The new study, supported by the Lewis Center and many other partners, determined that the wage gap for South LA workers has actually widened since the Kerner Commission, decreasing from 80 cents on the dollar compared to average Los Angeles County workers in 1960 to about 60 cents on the dollar today. It’s one of several striking findings about the lack of housing, transportation, and educational opportunity in a community of more than 720,000 people, which was the site of the 1965 Watts riots that led in part to the Kerner Commission’s creation.
Housing: CNK research shows that South LA has lower rates of homeownership, the principal mechanism for wealth accumulation for middle-class residents, compared to the rest of LA County, and that rates have declined over time. Today, fewer than one in three South LA residents own their home. For those who don’t, the high demand for housing has inflated costs and home values — the average home costs nearly three times as much today as in 1960, placing financial strain on new buyers and putting ownership further out of reach for renters.
Transportation: Despite surging car ownership in Southern California, the study found that South LA households are twice as likely to lack a car and three times as likely to rely on public transit for commuting compared to their county neighbors. In a region with transit service challenges, lacking a car can severely limit residents’ access to job and educational opportunities.
Education: Public schools in South LA have continued to be “separate and unequal” in the decades since the Civil Rights Era.
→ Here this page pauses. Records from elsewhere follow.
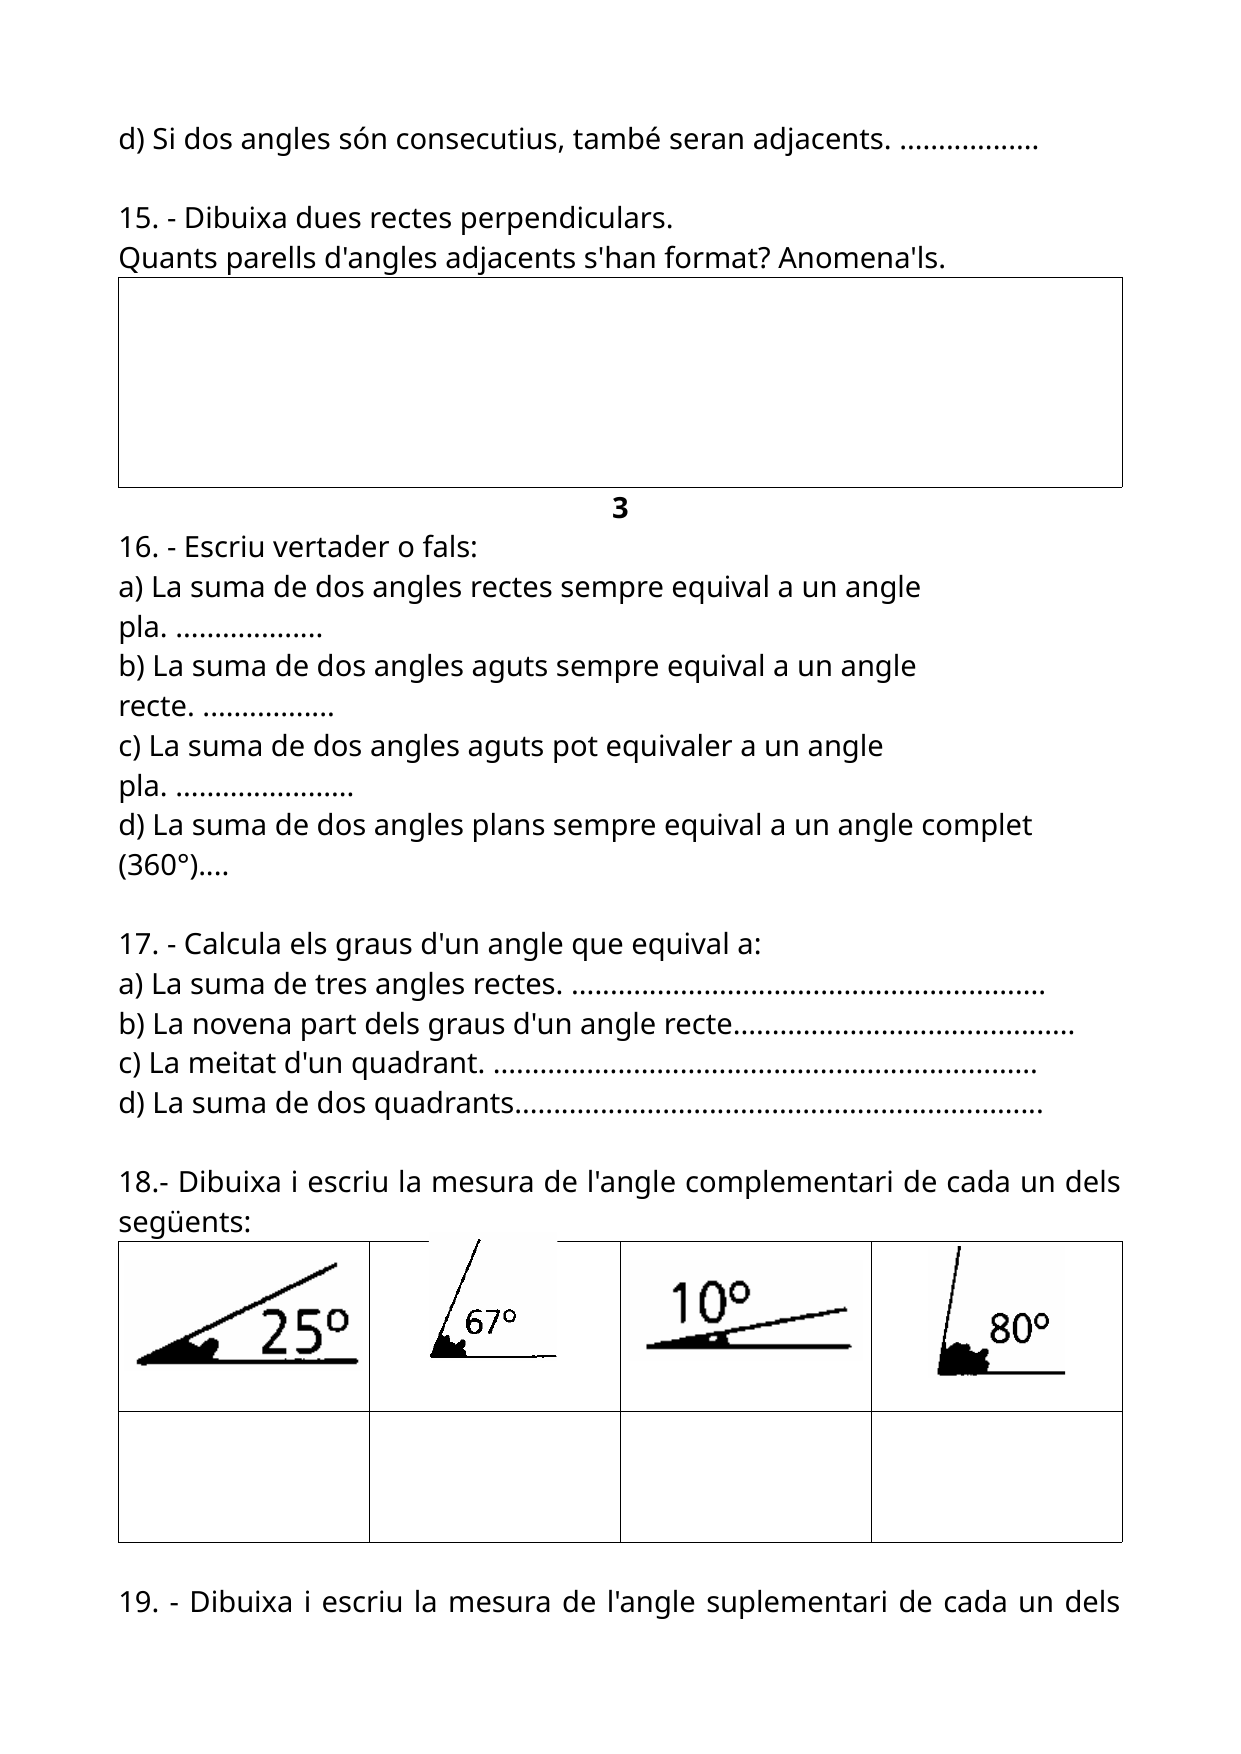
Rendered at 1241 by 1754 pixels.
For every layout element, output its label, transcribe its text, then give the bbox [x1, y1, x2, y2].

table_cell [872, 1412, 1122, 1542]
table_header [621, 1242, 871, 1411]
text 15. - Dibuixa dues rectes perpendiculars. Quants parells d'angles adjacents s'han format? Anomena'ls. [118, 197, 1122, 277]
table_header [872, 1242, 1122, 1411]
text 17. - Calcula els graus d'un angle que equival a: a) La suma de tres angles rectes. ............................................................. b) La novena part dels graus d'un angle recte............................................ c) La meitat d'un quadrant. ...................................................................... d) La suma de dos quadrants.................................................................... [118, 923, 1122, 1122]
table_cell [621, 1412, 871, 1542]
text 3 [118, 488, 1122, 527]
table_header [119, 278, 1122, 487]
text 16. - Escriu vertader o fals: a) La suma de dos angles rectes sempre equival a un angle pla. ................... b) La suma de dos angles aguts sempre equival a un angle recte. ................. c) La suma de dos angles aguts pot equivaler a un angle pla. ....................... d) La suma de dos angles plans sempre equival a un angle complet (360°).... [118, 527, 1122, 884]
table_cell [370, 1412, 620, 1542]
table_header [370, 1242, 620, 1411]
text 18.- Dibuixa i escriu la mesura de l'angle complementari de cada un dels següents: [118, 1162, 1122, 1241]
table_cell [119, 1412, 369, 1542]
text 19. - Dibuixa i escriu la mesura de l'angle suplementari de cada un dels [118, 1582, 1122, 1621]
text d) Si dos angles són consecutius, també seran adjacents. .................. [118, 118, 1122, 158]
table_header [119, 1242, 369, 1411]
Elementary school performance on standardized testing reveals persistent gaps between South LA and the most affluent neighborhoods in West LA, and despite the Kerner Commission’s specific recommendations to prioritize the expansion of preschool programs, researchers found that in 2016, South LA children were four times less likely to be enrolled in a private preschool than other county children, a gap that has doubled since 1990.
The study was written by Paul M. Ong, Andre Comandon, Alycia Cheng, and Silvia R. González. Research was supported by the Lewis Center, Haynes Foundation, Institute on Inequality and Democracy at UCLA Luskin, UCLA Office of Equity, Diversity, and Inclusion, UCLA Luskin Center for History and Policy, UCLA Institute for Research on Labor and Employment, Professor Manisha Shah, and UCLA Asian American Studies Center.